Task objective
Look below for the line holding "expression. One designer is looking to" and the line holding "his niche expertise and passion for bringing". Transcribe exactly those lines and all lines between them, nothing more.

== Extracted material ==

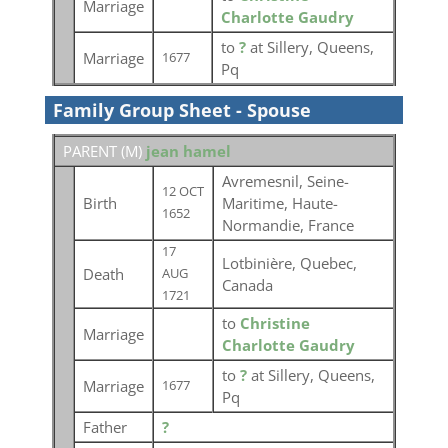
Marriage
Charlotte Gaudry
to
?
at Sillery, Queens,
Marriage
1677
Pq
Family Group Sheet - Spouse
PARENT (
M
)
jean hamel
Avremesnil, Seine-
12 OCT
Birth
Maritime, Haute-
1652
Normandie, France
17
Lotbinière, Quebec,
Death
AUG
Canada
1721
to
Christine
Marriage
Charlotte Gaudry
to
?
at Sillery, Queens,
Marriage
1677
Pq
Father
?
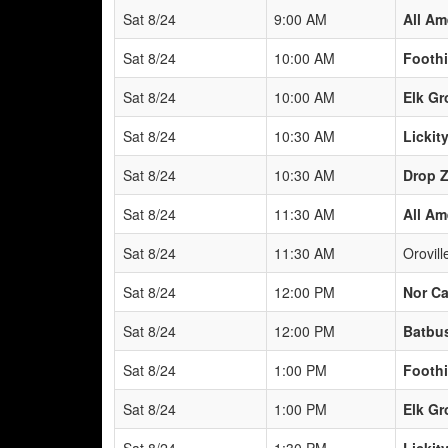
Sat 8/24
9:00 AM
All Am
Sat 8/24
10:00 AM
Foothi
Sat 8/24
10:00 AM
Elk Gr
Sat 8/24
10:30 AM
Lickity
Sat 8/24
10:30 AM
Drop 
Sat 8/24
11:30 AM
All Am
Sat 8/24
11:30 AM
Orovil
Sat 8/24
12:00 PM
Nor Ca
Sat 8/24
12:00 PM
Batbus
Sat 8/24
1:00 PM
Foothi
Sat 8/24
1:00 PM
Elk Gr
Sat 8/24
1:30 PM
Lickity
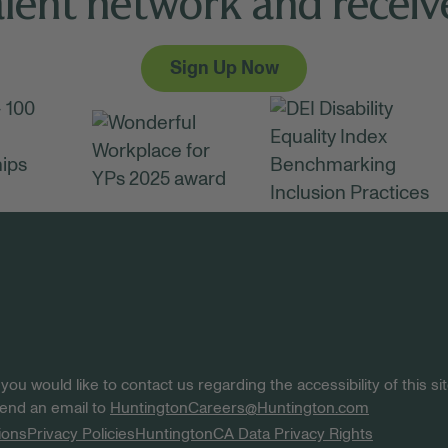
alent network and receive
Sign Up Now
 you would like to contact us regarding the accessibility of this 
 send an email to
HuntingtonCareers@Huntington.com
ions
Privacy Policies
Huntington
CA Data Privacy Rights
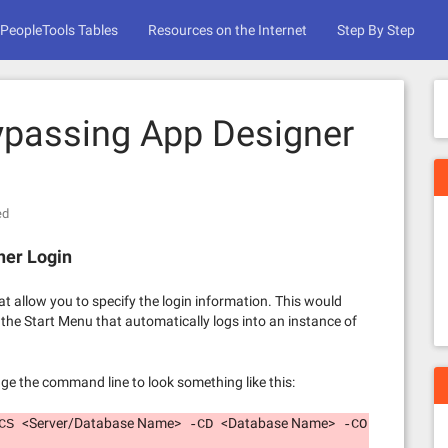
PeopleTools Tables
Resources on the Internet
Step By Step
ypassing App Designer
ed
ner Login
 allow you to specify the login information. This would
 the Start Menu that automatically logs into an instance of
ge the command line to look something like this:
<Server/Database Name>
<Database Name>
-CS
-CD
-CO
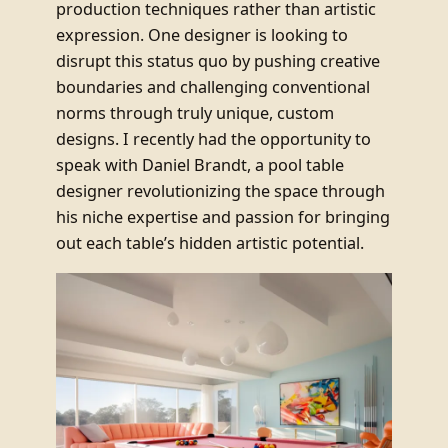
production techniques rather than artistic
expression. One designer is looking to
disrupt this status quo by pushing creative
boundaries and challenging conventional
norms through truly unique, custom
designs. I recently had the opportunity to
speak with Daniel Brandt, a pool table
designer revolutionizing the space through
his niche expertise and passion for bringing
out each table’s hidden artistic potential.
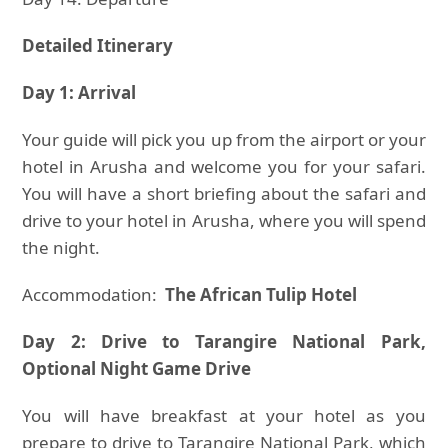
Detailed Itinerary
Day 1: Arrival
Your guide will pick you up from the airport or your
hotel in Arusha and welcome you for your safari.
You will have a short briefing about the safari and
drive to your hotel in Arusha, where you will spend
the night.
Accommodation:
The African Tulip Hotel
Day 2: Drive to Tarangire National Park,
Optional Night Game Drive
You will have breakfast at your hotel as you
prepare to drive to Tarangire National Park, which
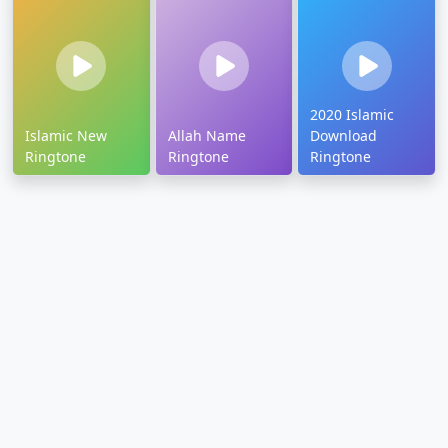
2020 Islamic
Islamic New
Allah Name
Download
Ringtone
Ringtone
Ringtone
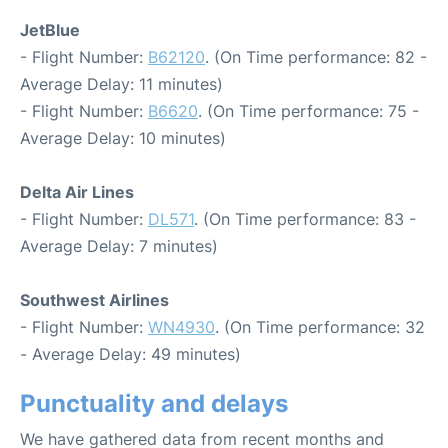
JetBlue
- Flight Number:
B62120
. (On Time performance: 82 -
Average Delay: 11 minutes)
- Flight Number:
B6620
. (On Time performance: 75 -
Average Delay: 10 minutes)
Delta Air Lines
- Flight Number:
DL571
. (On Time performance: 83 -
Average Delay: 7 minutes)
Southwest Airlines
- Flight Number:
WN4930
. (On Time performance: 32
- Average Delay: 49 minutes)
Punctuality and delays
We have gathered data from recent months and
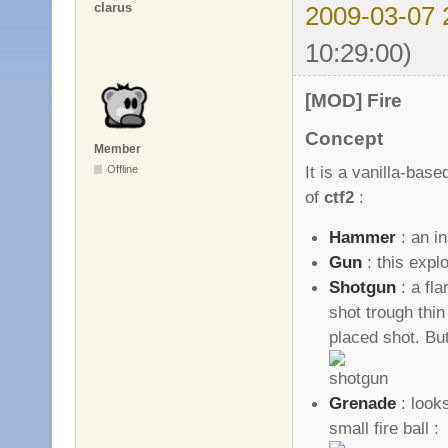
clarus
2009-03-07 
10:29:00)
[MOD] Fire
Concept
Member
It is a vanilla-ba
Offline
of
ctf2
:
Hammer
: an i
Gun
: this expl
Shotgun
: a fl
shot trough thin
placed shot. B
Grenade
: looks
small fire ball :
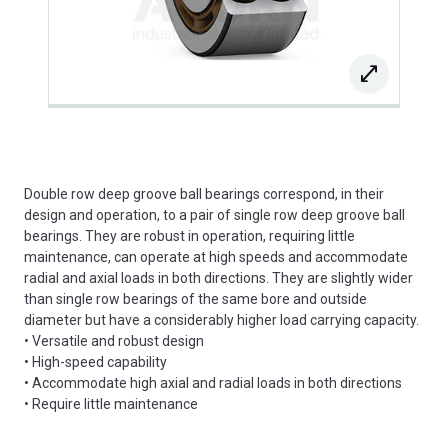
Double row deep groove ball bearings correspond, in their
design and operation, to a pair of single row deep groove ball
bearings. They are robust in operation, requiring little
maintenance, can operate at high speeds and accommodate
radial and axial loads in both directions. They are slightly wider
than single row bearings of the same bore and outside
diameter but have a considerably higher load carrying capacity.
• Versatile and robust design
• High-speed capability
• Accommodate high axial and radial loads in both directions
• Require little maintenance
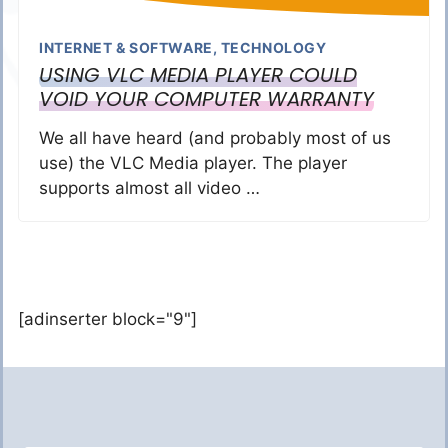
INTERNET & SOFTWARE
,
TECHNOLOGY
USING VLC MEDIA PLAYER COULD
VOID YOUR COMPUTER WARRANTY
We all have heard (and probably most of us
use) the VLC Media player. The player
supports almost all video …
[adinserter block="9"]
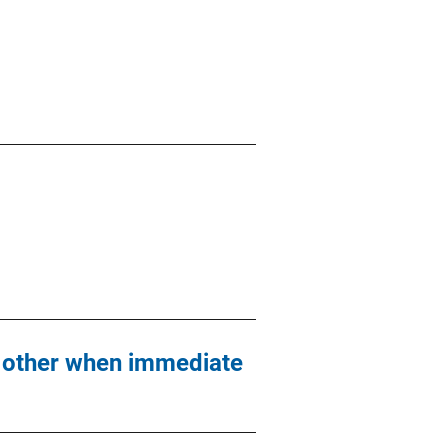
ch other when immediate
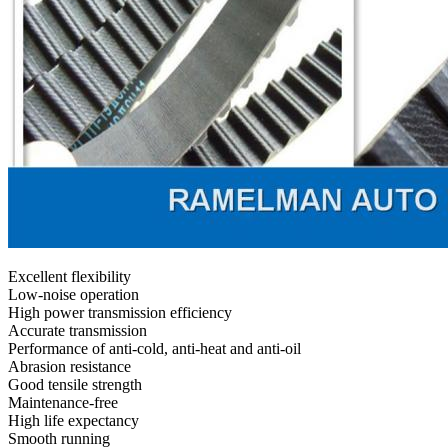
Excellent flexibility
Low-noise operation
High power transmission efficiency
Accurate transmission
Performance of anti-cold, anti-heat and anti-oil
Abrasion resistance
Good tensile strength
Maintenance-free
High life expectancy
Smooth running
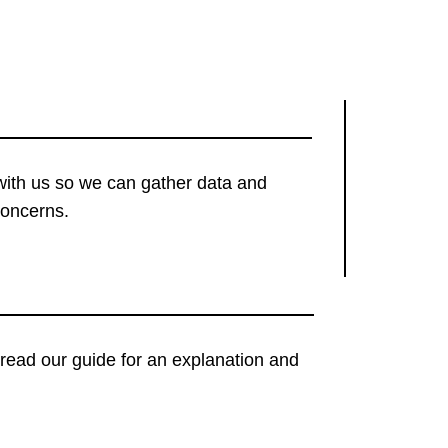
with us so we can gather data and
concerns.
t, read our guide for an explanation and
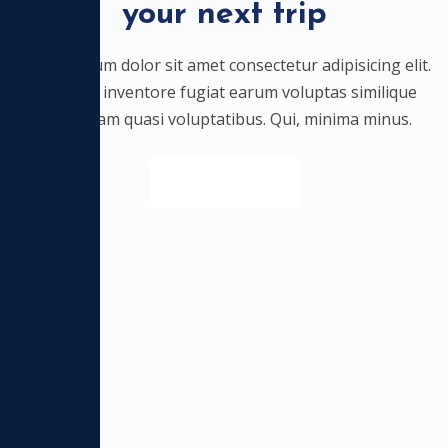
your next trip
Lorem ipsum dolor sit amet consectetur adipisicing elit.
Nostrum inventore fugiat earum voluptas similique
quibusdam quasi voluptatibus. Qui, minima minus.
Discover All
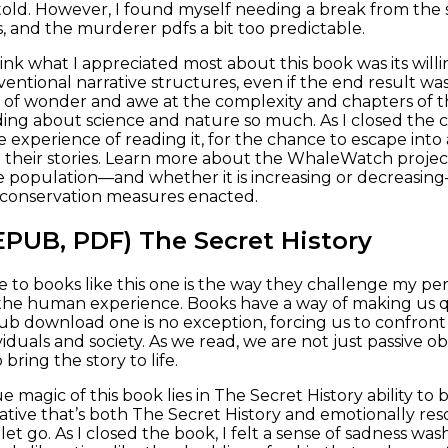
old. However, I found myself needing a break from the ser
, and the murderer pdfs a bit too predictable.
hink what I appreciated most about this book was its will
entional narrative structures, even if the end result wa
e of wonder and awe at the complexity and chapters of t
ding about science and nature so much. As I closed the co
he experience of reading it, for the chance to escape int
 their stories. Learn more about the WhaleWatch projec
 population—and whether it is increasing or decreasin
 conservation measures enacted.
EPUB, PDF) The Secret History
to books like this one is the way they challenge my p
the human experience. Books have a way of making us 
ub download one is no exception, forcing us to confront th
iduals and society. As we read, we are not just passive ob
 bring the story to life.
e magic of this book lies in The Secret History ability t
ative that’s both The Secret History and emotionally reso
let go. As I closed the book, I felt a sense of sadness wash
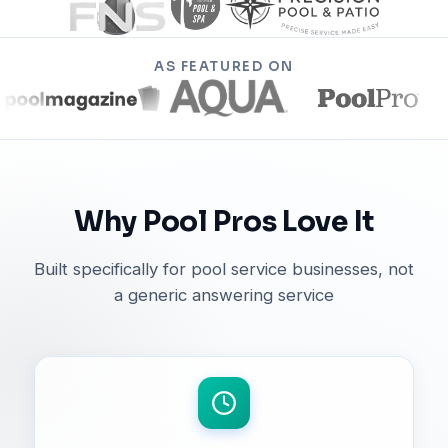
AS FEATURED ON
Why Pool Pros Love It
Built specifically for pool service businesses, not
a generic answering service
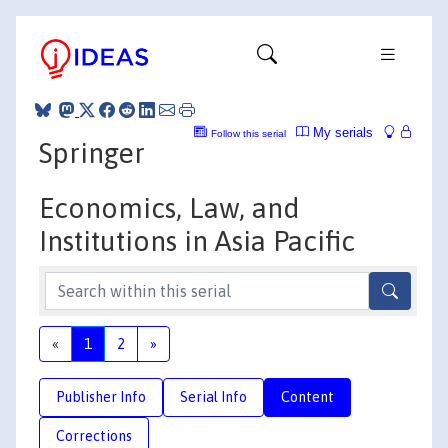
My serials
Follow this serial
Springer
Economics, Law, and
Institutions in Asia Pacific
«
1
2
»
Publisher Info
Serial Info
Content
Corrections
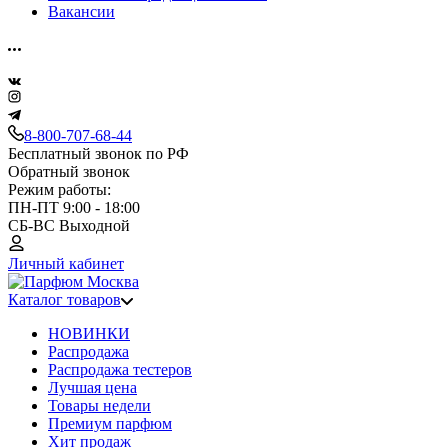
Вакансии
8-800-707-68-44
Бесплатный звонок по РФ
Обратный звонок
Режим работы:
ПН-ПТ 9:00 - 18:00
СБ-ВС Выходной
Личный кабинет
Каталог товаров
НОВИНКИ
Распродажа
Распродажа тестеров
Лучшая цена
Товары недели
Премиум парфюм
Хит продаж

===

Exercise output
expression. One designer is looking to
disrupt this status quo by pushing creative
boundaries and challenging conventional
norms through truly unique, custom
designs. I recently had the opportunity to
speak with Daniel Brandt, a pool table
designer revolutionizing the space through
his niche expertise and passion for bringing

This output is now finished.